Il magistrato evidenzia come la compenetrazione organica di Gallone (condannato a 20 anni) con il sodalizio sia «innegabile» e al riguardo rimanda ad una lunga serie di intercettazioni come ad esempio la seguente: “Noi, non pretendiamo nulla, non siamo persone che andiamo cercando, che andiamo facendo… se c’era la possibilità, ogni anno, se volete fare un pensiero per noi… un “fiore”, poi… vedete che magari stanno pure gli altri con la bocca aperta, magari noi cerchiamo pure di chiudergliela, non magari… vi fanno qualche danno”.

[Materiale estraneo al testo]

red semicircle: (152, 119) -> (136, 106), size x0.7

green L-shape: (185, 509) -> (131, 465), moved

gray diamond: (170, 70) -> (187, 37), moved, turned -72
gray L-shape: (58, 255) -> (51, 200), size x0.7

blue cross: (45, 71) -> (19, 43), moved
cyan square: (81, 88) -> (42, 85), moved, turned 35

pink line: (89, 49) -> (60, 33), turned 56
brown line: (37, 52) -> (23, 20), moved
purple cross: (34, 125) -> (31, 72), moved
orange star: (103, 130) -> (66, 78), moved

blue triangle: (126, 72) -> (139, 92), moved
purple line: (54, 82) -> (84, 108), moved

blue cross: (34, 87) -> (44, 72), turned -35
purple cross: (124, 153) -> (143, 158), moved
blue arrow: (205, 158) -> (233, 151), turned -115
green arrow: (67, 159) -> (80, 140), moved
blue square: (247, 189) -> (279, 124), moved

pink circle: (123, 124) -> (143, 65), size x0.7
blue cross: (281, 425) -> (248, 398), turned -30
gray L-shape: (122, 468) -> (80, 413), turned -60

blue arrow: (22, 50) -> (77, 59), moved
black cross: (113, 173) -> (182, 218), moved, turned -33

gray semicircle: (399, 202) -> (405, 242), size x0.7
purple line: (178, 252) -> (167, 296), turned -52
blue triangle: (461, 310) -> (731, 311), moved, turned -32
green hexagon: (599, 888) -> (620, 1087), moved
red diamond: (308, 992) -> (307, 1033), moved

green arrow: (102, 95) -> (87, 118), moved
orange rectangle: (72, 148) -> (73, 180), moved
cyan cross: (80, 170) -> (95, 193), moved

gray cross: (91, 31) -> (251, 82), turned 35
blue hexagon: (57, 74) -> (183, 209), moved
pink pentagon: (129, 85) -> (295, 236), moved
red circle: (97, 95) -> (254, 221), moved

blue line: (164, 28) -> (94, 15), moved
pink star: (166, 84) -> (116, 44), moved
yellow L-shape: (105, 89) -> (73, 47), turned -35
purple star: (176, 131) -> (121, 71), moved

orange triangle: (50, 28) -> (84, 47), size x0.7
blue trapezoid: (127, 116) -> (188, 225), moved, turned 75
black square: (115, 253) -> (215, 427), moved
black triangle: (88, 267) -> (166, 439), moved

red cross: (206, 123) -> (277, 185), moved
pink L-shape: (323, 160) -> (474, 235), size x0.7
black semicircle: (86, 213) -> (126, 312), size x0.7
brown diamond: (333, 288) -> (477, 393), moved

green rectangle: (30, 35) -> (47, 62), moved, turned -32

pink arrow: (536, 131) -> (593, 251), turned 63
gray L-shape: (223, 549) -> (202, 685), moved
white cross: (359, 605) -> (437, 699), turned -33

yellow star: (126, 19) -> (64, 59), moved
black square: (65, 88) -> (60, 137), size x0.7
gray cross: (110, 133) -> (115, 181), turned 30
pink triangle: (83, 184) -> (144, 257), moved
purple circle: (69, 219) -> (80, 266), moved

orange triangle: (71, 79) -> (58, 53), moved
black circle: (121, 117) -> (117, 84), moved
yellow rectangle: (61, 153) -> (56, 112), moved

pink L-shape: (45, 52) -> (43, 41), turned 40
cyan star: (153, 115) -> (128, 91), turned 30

Ma Gallone viene identificato in sentenza come «l’unico portavoce di Luigi Mancuso, per come rivendica lo stesso imputato mentre conversa il 28 giugno 2016 con Domenico Paglianiti e Giuseppe Barone: “Se qualcuno dice che cl ha parlato, sta dicendo una menzogna! Perché se ambasciata è, la ‘mbasciata esce da me… Sennò non esce da nessuno”». E anzi, proprio Gallone può esser definito come il «responsabile delle estorsioni: da un lato quale organo decisorio ultimo, anche in relazione a quelle di specifiche interesse della cosca, e segnatamente quelle legate alle commesse pubbliche, che gestisce in autonomia anche senza doversi necessariamente confrontare con il Mancuso».

Altro suo compito è quello di fungere «da anticamera del capo per sodali anche di peso come Giamborino, quando ne invocano un aiuto economico», e soprattutto, anche nei rapporti con le altre consorterie, ne è «noto il ruolo di plenipotenziario in rappresentanza del Mancuso, come chiaramente emerso negli incontri con il Polimeno, a sua volta emissario di Orazio De Stefano, reggente dell’omonimo clan, in ogni caso non senza essere ammesso a parlare direttamente con quest’ultimo, che lo invita a pranzo a Reggio Calabria per rappresentargli tutta la stima che nutre verso il capo che rappresenta», scrive il gup che riporta un altro passo intercettivo: «Orazio De Stefano… il fratello della buonanima di Paolo De Stefano… Questo di Reggio… Lo sai che mi ha detto? Una settimana fa… Dieci giorni indietro sono andato a mangiare Reggio e mi ha detto “È il numero uno”, ha detto “Della ’ndrangheta… Non esiste e non ne escono”.

Pertanto, a parere del magistrato, a «fronte di tali elementi – che si badi, solo esemplificativamente ed assai riduttivamente possono rappresentare lo straordinario compendio a carico dell’imputato – può dirsi senz’altro fondata la prospettazione accusatoria circa la sua appartenenza con funzione di organizzatore ascrittogli in seno alla cosca Mancuso».